** EXERCISE **
Only the lines from the first line of the data through the line containing "right wrist: (214, 633)" belong in the answer, transcribed exactly; pictures do not.

** SOURCE MATERIAL **
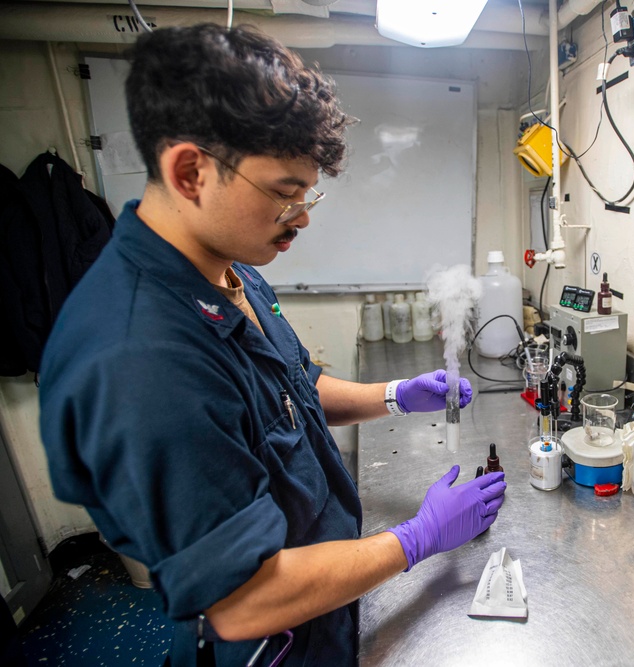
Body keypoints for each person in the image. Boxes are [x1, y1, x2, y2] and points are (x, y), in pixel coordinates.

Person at [38, 24, 506, 666]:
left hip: (327, 595)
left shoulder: (231, 268)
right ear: (189, 171)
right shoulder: (143, 360)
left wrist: (395, 396)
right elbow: (243, 601)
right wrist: (416, 538)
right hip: (276, 640)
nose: (304, 216)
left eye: (307, 193)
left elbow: (292, 388)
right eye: (285, 193)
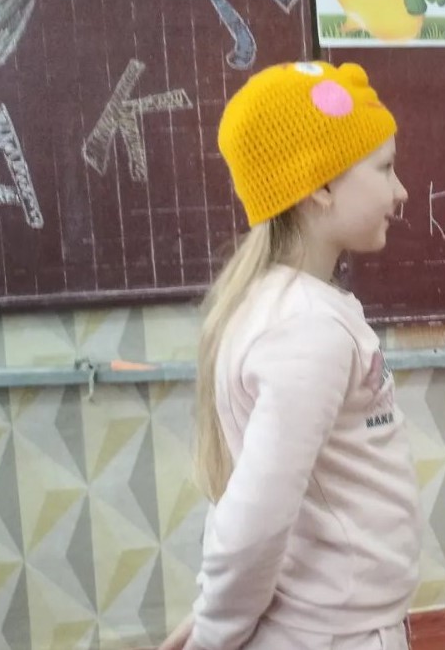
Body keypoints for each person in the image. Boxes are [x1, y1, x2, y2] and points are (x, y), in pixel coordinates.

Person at [159, 60, 420, 650]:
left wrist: (210, 615)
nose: (401, 191)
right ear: (320, 187)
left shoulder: (283, 309)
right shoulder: (306, 330)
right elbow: (255, 516)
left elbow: (254, 497)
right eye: (384, 169)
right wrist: (214, 633)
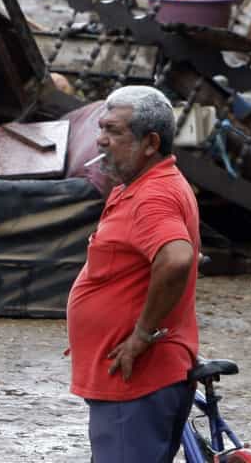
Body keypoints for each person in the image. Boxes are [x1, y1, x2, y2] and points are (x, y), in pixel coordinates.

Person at [66, 86, 201, 463]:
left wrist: (142, 334)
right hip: (130, 381)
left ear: (150, 142)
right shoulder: (138, 187)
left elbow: (176, 259)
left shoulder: (153, 196)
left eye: (114, 131)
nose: (101, 140)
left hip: (136, 379)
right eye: (101, 128)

** EXERCISE SOLUTION **
Body keypoints for each person in the image. Boxes are [x1, y1, x2, y2] and points are (x, y), in pixel coordinates.

Person at [38, 24, 506, 666]:
left hip: (327, 595)
left shoulder: (231, 268)
right ear: (189, 171)
right shoulder: (143, 360)
left wrist: (395, 396)
right elbow: (243, 601)
right wrist: (416, 538)
right hip: (276, 640)
nose: (304, 216)
left eye: (307, 193)
left elbow: (292, 388)
right eye: (285, 193)
Body keypoints for each person in the image. Boxes are [x1, y1, x2, y2] and points are (x, y), in pixel coordinates.

Person at [159, 60, 420, 650]:
left wrist: (210, 615)
nose: (401, 191)
right ear: (320, 187)
left shoulder: (283, 309)
right shoulder: (306, 330)
right elbow: (255, 516)
left elbow: (254, 497)
right eye: (384, 169)
right wrist: (214, 633)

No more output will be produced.